### What this task involves
Answer with one figure only, the number of lines below in which "added" occurs.

==================================================

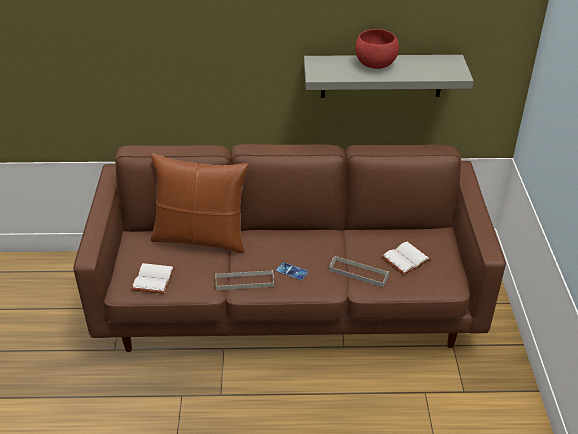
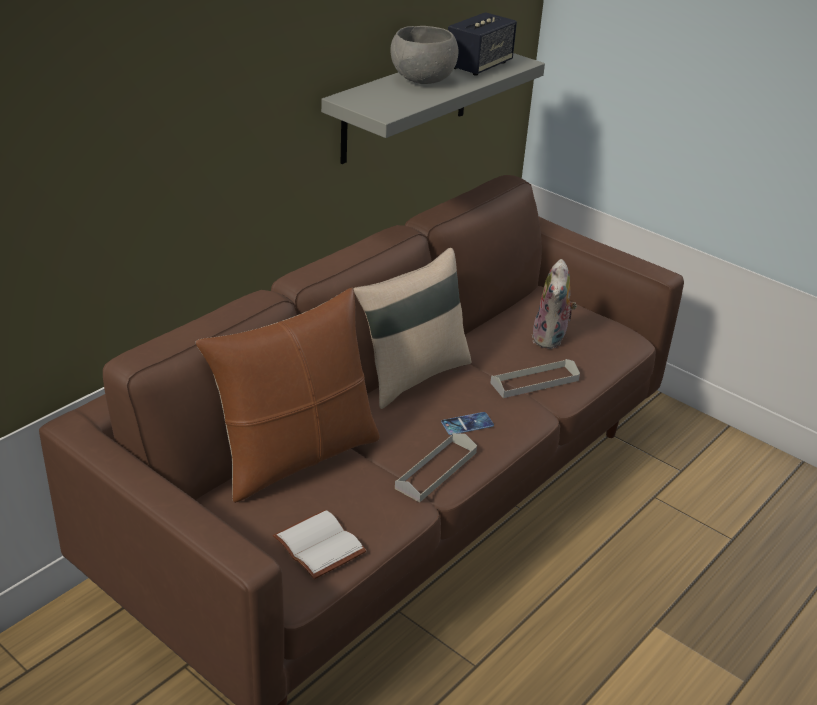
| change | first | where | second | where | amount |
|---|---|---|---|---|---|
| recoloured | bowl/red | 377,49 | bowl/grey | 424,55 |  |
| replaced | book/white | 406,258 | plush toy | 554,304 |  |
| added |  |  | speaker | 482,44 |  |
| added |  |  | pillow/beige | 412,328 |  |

==================================================

### Reply to the task
2